En aquellos días Francia estuvo a punto de dejar de ser francesa, pues incluso la capital, París, era ardientemente borgoñona. Sólo la maravillosa reacción nacional llevada a cabo por Juana de Arco pudo salvar a los Valois del desastre. Felipe el Bueno, en guerra con Segismundo de Austria y ya no en muy buenas relaciones con Inglaterra, se reconcilió con Carlos VII por el tratado de Arrás de 21 de septiembre de 1435, uno de sus mayores triunfos diplomáticos, pues Francia, además de cederle los condados del Artois y Boulogne y gran parte de la Picardía, reconocía la posición internacional adquirida por el ducado de Borgoña.

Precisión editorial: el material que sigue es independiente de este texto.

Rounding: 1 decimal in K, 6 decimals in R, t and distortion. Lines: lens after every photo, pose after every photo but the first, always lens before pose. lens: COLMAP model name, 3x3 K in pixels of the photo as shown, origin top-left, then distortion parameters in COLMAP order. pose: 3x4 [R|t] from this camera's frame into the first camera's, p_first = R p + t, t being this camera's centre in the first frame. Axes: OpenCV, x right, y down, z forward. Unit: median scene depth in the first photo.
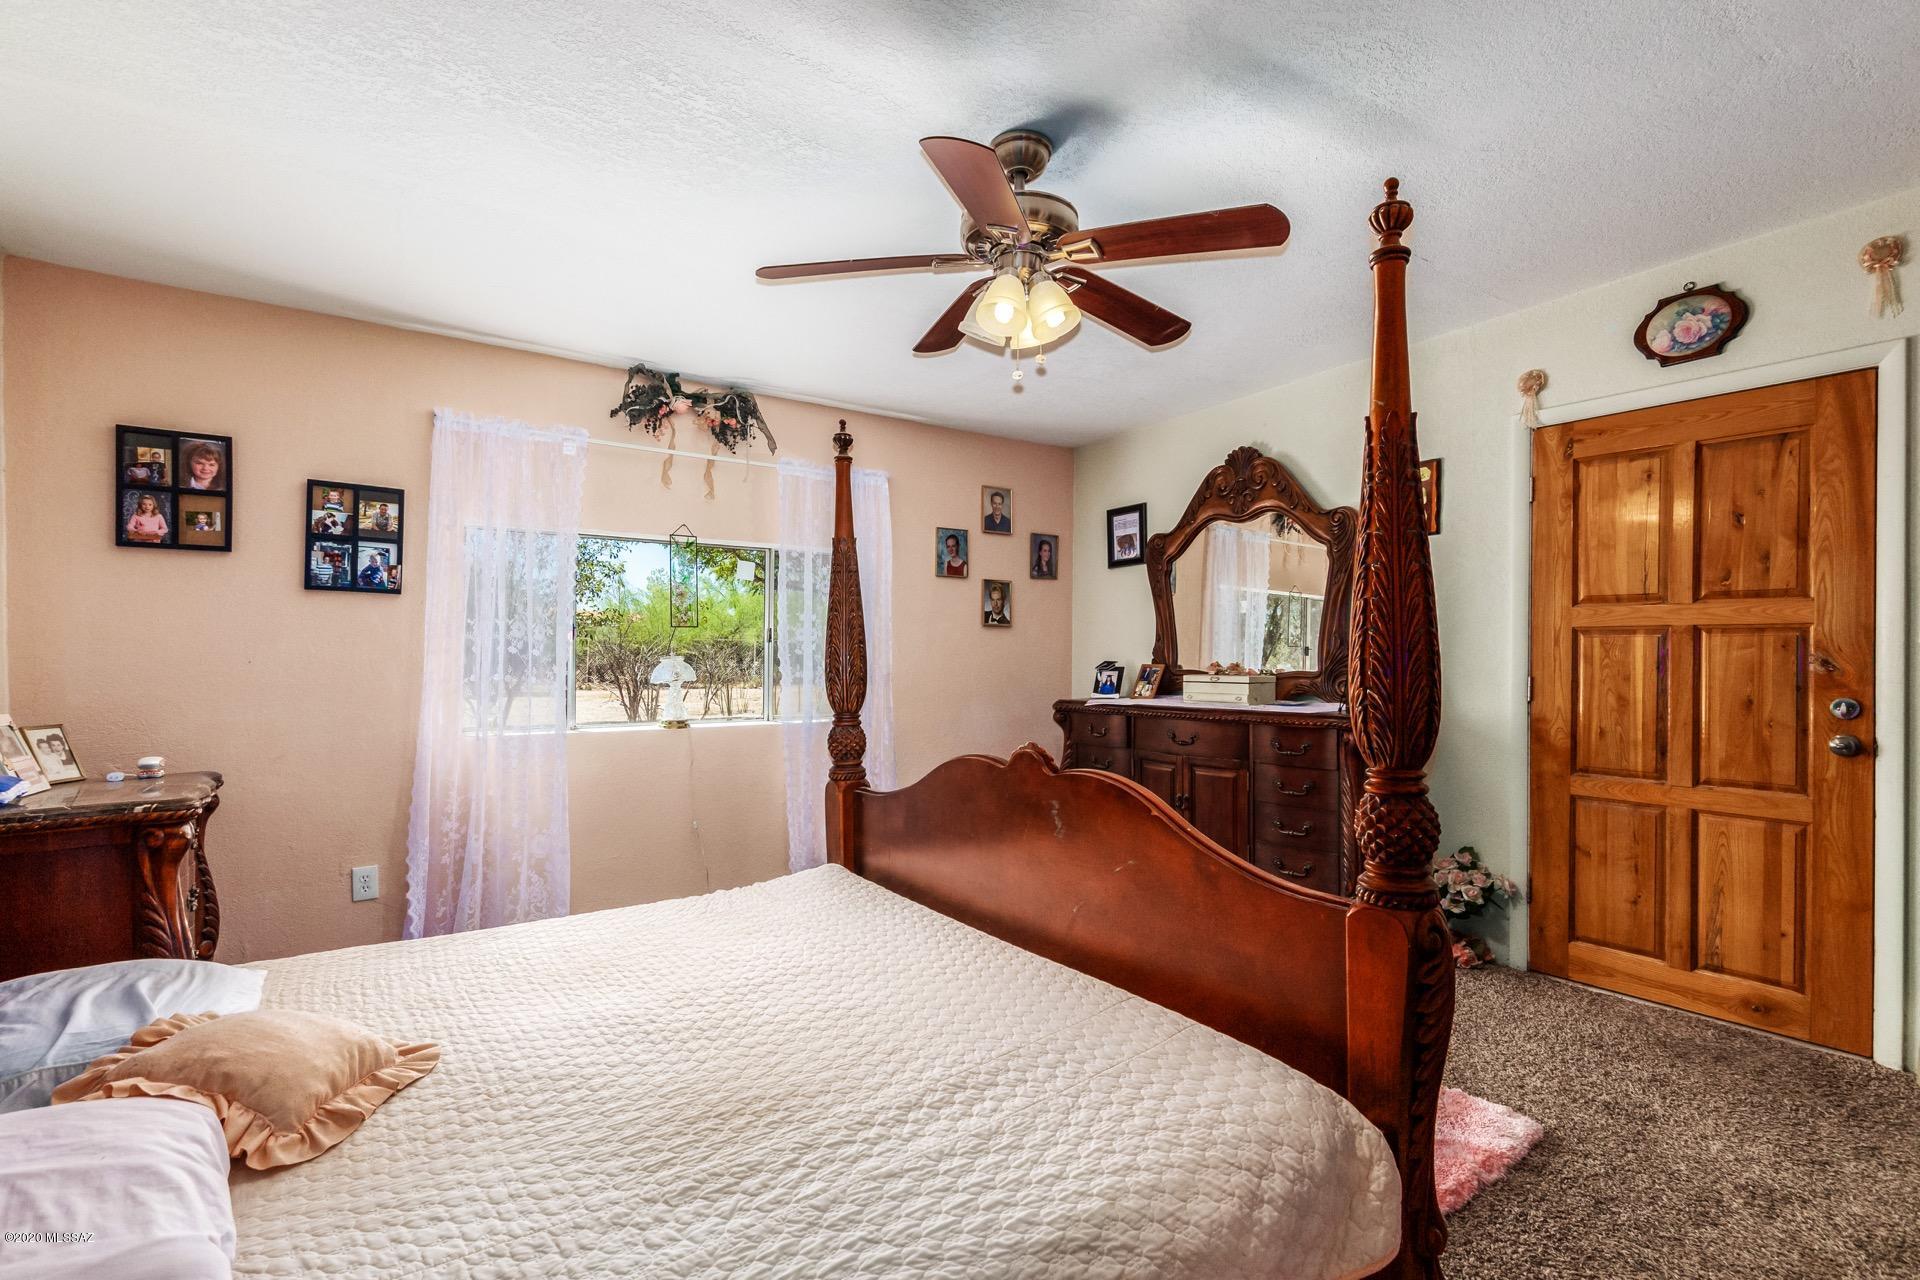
lens RADIAL K [[914.7, 0, 951.9], [0, 914.7, 645.2], [0, 0, 1]] dist [0.003735, 0.000001]
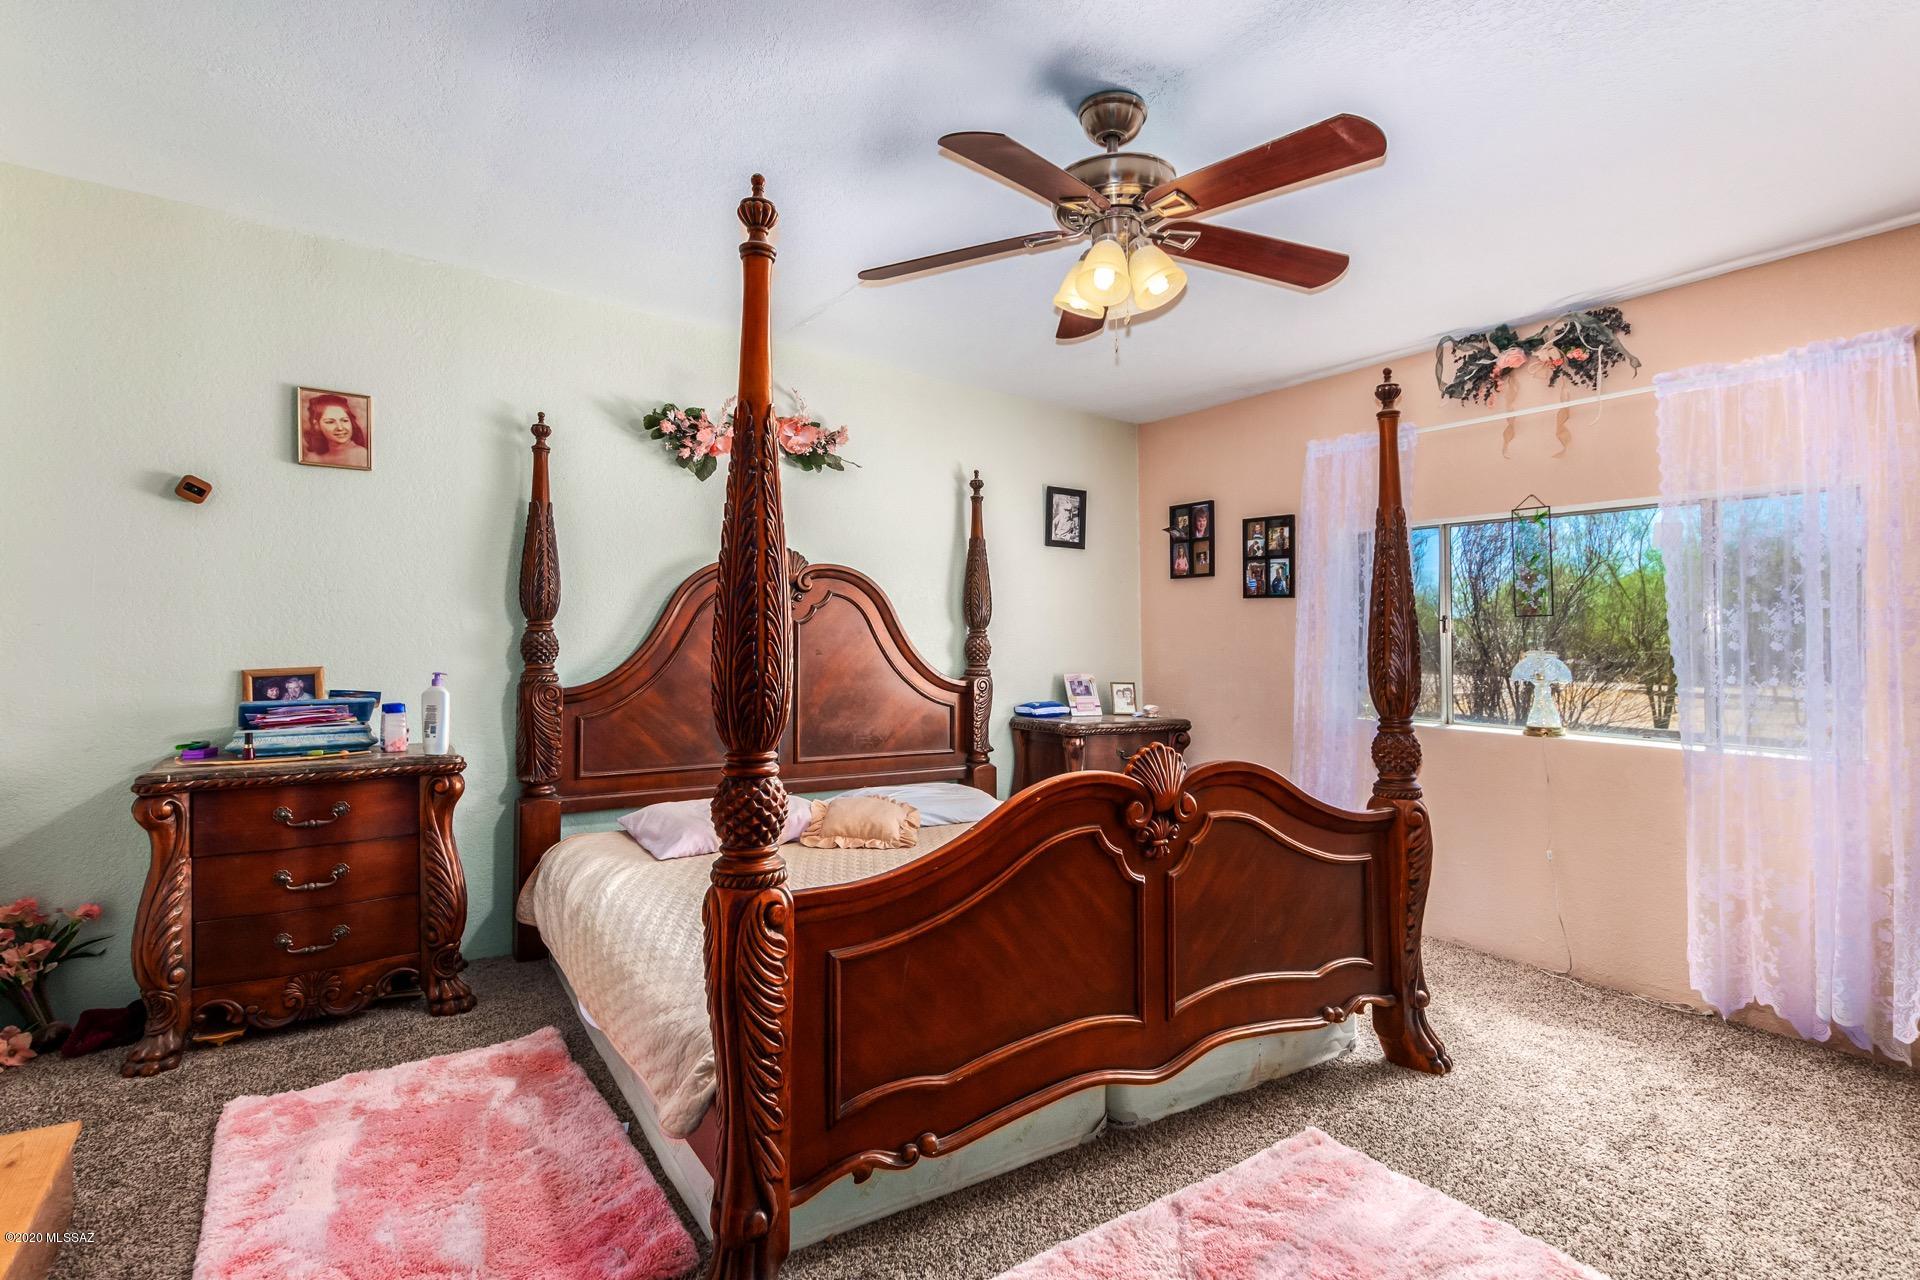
lens RADIAL K [[914.7, 0, 949.2], [0, 914.7, 637.7], [0, 0, 1]] dist [0.003735, 0.000001]
pose [[-0.032879, -0.002113, -0.999457, 0.684919], [0.002192, 0.999995, -0.002186, 0.001180], [0.999457, -0.002263, -0.032874, 0.584071]]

Estas anexiones redondearon las conquistas y adquisiciones territoriales hechas por el duque pocos años antes. En 1421, la del condado de Nemur; en 1430, a la muerte de su primo Felipe de Saint Pol, el Limburgo y el ducado de Brabante; en 1433, la de los condados de Holanda, Zelanda y Henao, después de una porfiada lucha militar y política con la condesa Jacobina de Baviera. Más tarde, en 1443, el tratado de Hesperingen le dió el ducado de Luxemburgo.

Felipe el Bueno no solo se reveló como un afortunado agrupador de tierras, sino como el verdadero artífice del estado borgoñón. Fue el primer príncipe norte alpino que implantó los principios de la monarquía autoritaria renacentista. Su corte fue de un refinamiento extraordinario y en ella pulularon los literatos y artistas, como Juan Van Eyck. La nobleza de sus dominios fue agrupada al servicio del duque en la orden del Toisón de Oro, creada en enero de 1429. Felipe instituyó, además, varios consejos comunes, y al lado del Consejo Áulico, que hizo permanente en 1446, dio realidad a la idea de la formación de unos Estados Generales, los cuales funcionaron por vez primera en 1463. Celoso de sus prerrogativas, el duque las impuso a las grandes ciudades que querían conservar su autonomía: Brujas fue sometida por la fuerza en 1437, y Gante en 1453, después de sendas sublevaciones.

Felipe el Bueno no logró que Federico III de Alemania le invistiera con el título de rey de Lotaringia, meta de sus ambiciones. Al morir en Brujas (15 de junio de 1467) cedía a su hijo Carlos el Temerario la consecución de tal política, y con ella la lucha inevitable contra Francia y los príncipes del Reich alemán.

VICENS VIVES, Jaime, Mil Figuras de la Historia, Ed. Instituto Gallach, 1944, T. I, pág. 186.